### [WHAT THE TASK ASKS]
Restrict the output to the lines below starting at the one that contains "7: (94, 171)" and ending at the one that contains "27: (123, 74)", and restate them word for word, both ends included.

### [RECORDS SHOWN]
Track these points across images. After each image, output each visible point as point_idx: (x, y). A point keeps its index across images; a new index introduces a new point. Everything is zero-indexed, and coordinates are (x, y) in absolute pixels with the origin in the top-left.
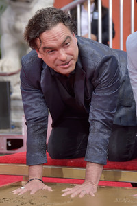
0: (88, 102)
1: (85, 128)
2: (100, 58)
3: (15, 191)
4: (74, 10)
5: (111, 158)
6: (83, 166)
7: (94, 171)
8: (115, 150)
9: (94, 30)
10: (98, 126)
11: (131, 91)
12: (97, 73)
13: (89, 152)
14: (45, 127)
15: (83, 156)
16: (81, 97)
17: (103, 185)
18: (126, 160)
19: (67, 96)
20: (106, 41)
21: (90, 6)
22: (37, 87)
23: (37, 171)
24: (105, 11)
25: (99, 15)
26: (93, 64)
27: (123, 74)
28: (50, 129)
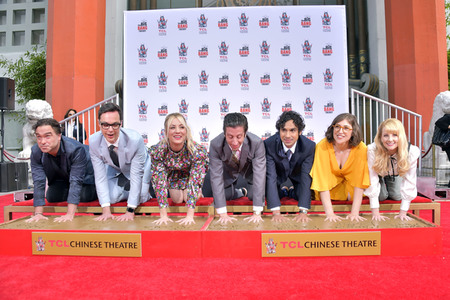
0: (69, 171)
1: (67, 185)
2: (75, 148)
3: (27, 221)
4: (64, 125)
5: (82, 200)
6: (66, 205)
7: (72, 208)
8: (84, 196)
9: (75, 135)
10: (75, 183)
11: (92, 167)
12: (73, 156)
13: (69, 198)
14: (44, 185)
15: (66, 200)
16: (65, 168)
17: (77, 215)
18: (89, 201)
19: (56, 166)
20: (81, 141)
21: (73, 123)
22: (40, 163)
23: (39, 209)
24: (81, 125)
25: (77, 127)
26: (70, 149)
27: (88, 156)
28: (47, 187)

### [TASK SOLUTION]
7: (94, 171)
8: (115, 150)
9: (94, 30)
10: (98, 126)
11: (131, 91)
12: (97, 73)
13: (89, 152)
14: (45, 127)
15: (83, 156)
16: (81, 97)
17: (103, 185)
18: (126, 160)
19: (67, 96)
20: (106, 41)
21: (90, 6)
22: (37, 87)
23: (37, 171)
24: (105, 11)
25: (99, 15)
26: (93, 64)
27: (123, 74)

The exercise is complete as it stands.